(Layout annotation records)
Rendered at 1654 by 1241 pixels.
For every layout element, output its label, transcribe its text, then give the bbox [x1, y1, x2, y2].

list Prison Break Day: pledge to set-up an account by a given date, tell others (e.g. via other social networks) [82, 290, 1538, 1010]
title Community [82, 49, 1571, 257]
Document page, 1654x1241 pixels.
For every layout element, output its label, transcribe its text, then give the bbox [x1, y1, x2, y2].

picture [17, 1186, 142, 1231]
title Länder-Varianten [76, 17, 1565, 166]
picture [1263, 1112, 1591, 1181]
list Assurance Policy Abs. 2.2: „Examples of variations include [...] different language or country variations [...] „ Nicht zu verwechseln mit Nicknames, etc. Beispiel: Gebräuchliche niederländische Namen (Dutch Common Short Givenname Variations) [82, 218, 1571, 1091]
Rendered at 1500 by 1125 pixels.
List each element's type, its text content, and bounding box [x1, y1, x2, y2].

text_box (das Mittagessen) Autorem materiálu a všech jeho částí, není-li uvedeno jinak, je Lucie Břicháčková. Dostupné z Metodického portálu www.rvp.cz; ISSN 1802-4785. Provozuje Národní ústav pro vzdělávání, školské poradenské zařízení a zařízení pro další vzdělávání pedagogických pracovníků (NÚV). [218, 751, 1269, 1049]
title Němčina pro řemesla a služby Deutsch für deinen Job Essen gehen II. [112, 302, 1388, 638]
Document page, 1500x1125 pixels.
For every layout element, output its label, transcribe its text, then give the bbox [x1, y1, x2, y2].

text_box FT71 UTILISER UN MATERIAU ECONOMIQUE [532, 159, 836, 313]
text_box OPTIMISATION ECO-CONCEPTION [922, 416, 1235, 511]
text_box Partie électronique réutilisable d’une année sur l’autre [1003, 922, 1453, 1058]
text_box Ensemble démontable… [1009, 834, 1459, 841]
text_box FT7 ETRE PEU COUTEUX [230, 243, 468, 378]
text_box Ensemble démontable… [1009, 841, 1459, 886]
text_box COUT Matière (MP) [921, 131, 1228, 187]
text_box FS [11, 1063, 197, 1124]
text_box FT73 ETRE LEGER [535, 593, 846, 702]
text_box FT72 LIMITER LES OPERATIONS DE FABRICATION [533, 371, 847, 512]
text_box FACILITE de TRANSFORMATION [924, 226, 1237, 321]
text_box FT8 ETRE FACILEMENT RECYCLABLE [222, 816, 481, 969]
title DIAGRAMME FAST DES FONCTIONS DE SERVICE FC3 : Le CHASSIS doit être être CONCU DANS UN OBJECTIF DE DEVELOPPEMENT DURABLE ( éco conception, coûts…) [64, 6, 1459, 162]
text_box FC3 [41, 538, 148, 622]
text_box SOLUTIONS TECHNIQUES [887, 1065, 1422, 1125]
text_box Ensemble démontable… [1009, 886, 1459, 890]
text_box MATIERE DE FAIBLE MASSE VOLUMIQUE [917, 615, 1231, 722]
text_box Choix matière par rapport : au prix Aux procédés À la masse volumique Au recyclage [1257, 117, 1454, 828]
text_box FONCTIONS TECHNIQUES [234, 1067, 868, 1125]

● **Direction**
Revise the listing above so that "layout element" becomes "detected element" everywhere it occurs, keeping every other line unchanged.

● **Written solution**
Rendered at 1654 by 1241 pixels.
For every detected element, output its label, transcribe its text, then give the bbox [x1, y1, x2, y2].

list Prison Break Day: pledge to set-up an account by a given date, tell others (e.g. via other social networks) [82, 290, 1538, 1010]
title Community [82, 49, 1571, 257]
Document page, 1654x1241 pixels.
For every detected element, output its label, transcribe its text, then give the bbox [x1, y1, x2, y2].

picture [17, 1186, 142, 1231]
title Länder-Varianten [76, 17, 1565, 166]
picture [1263, 1112, 1591, 1181]
list Assurance Policy Abs. 2.2: „Examples of variations include [...] different language or country variations [...] „ Nicht zu verwechseln mit Nicknames, etc. Beispiel: Gebräuchliche niederländische Namen (Dutch Common Short Givenname Variations) [82, 218, 1571, 1091]
Rendered at 1500 by 1125 pixels.
List each element's type, its text content, and bounding box [x1, y1, x2, y2].

text_box (das Mittagessen) Autorem materiálu a všech jeho částí, není-li uvedeno jinak, je Lucie Břicháčková. Dostupné z Metodického portálu www.rvp.cz; ISSN 1802-4785. Provozuje Národní ústav pro vzdělávání, školské poradenské zařízení a zařízení pro další vzdělávání pedagogických pracovníků (NÚV). [218, 751, 1269, 1049]
title Němčina pro řemesla a služby Deutsch für deinen Job Essen gehen II. [112, 302, 1388, 638]
Document page, 1500x1125 pixels.
For every detected element, output its label, transcribe its text, then give the bbox [x1, y1, x2, y2].

text_box FT71 UTILISER UN MATERIAU ECONOMIQUE [532, 159, 836, 313]
text_box OPTIMISATION ECO-CONCEPTION [922, 416, 1235, 511]
text_box Partie électronique réutilisable d’une année sur l’autre [1003, 922, 1453, 1058]
text_box Ensemble démontable… [1009, 834, 1459, 841]
text_box FT7 ETRE PEU COUTEUX [230, 243, 468, 378]
text_box Ensemble démontable… [1009, 841, 1459, 886]
text_box COUT Matière (MP) [921, 131, 1228, 187]
text_box FS [11, 1063, 197, 1124]
text_box FT73 ETRE LEGER [535, 593, 846, 702]
text_box FT72 LIMITER LES OPERATIONS DE FABRICATION [533, 371, 847, 512]
text_box FACILITE de TRANSFORMATION [924, 226, 1237, 321]
text_box FT8 ETRE FACILEMENT RECYCLABLE [222, 816, 481, 969]
title DIAGRAMME FAST DES FONCTIONS DE SERVICE FC3 : Le CHASSIS doit être être CONCU DANS UN OBJECTIF DE DEVELOPPEMENT DURABLE ( éco conception, coûts…) [64, 6, 1459, 162]
text_box FC3 [41, 538, 148, 622]
text_box SOLUTIONS TECHNIQUES [887, 1065, 1422, 1125]
text_box Ensemble démontable… [1009, 886, 1459, 890]
text_box MATIERE DE FAIBLE MASSE VOLUMIQUE [917, 615, 1231, 722]
text_box Choix matière par rapport : au prix Aux procédés À la masse volumique Au recyclage [1257, 117, 1454, 828]
text_box FONCTIONS TECHNIQUES [234, 1067, 868, 1125]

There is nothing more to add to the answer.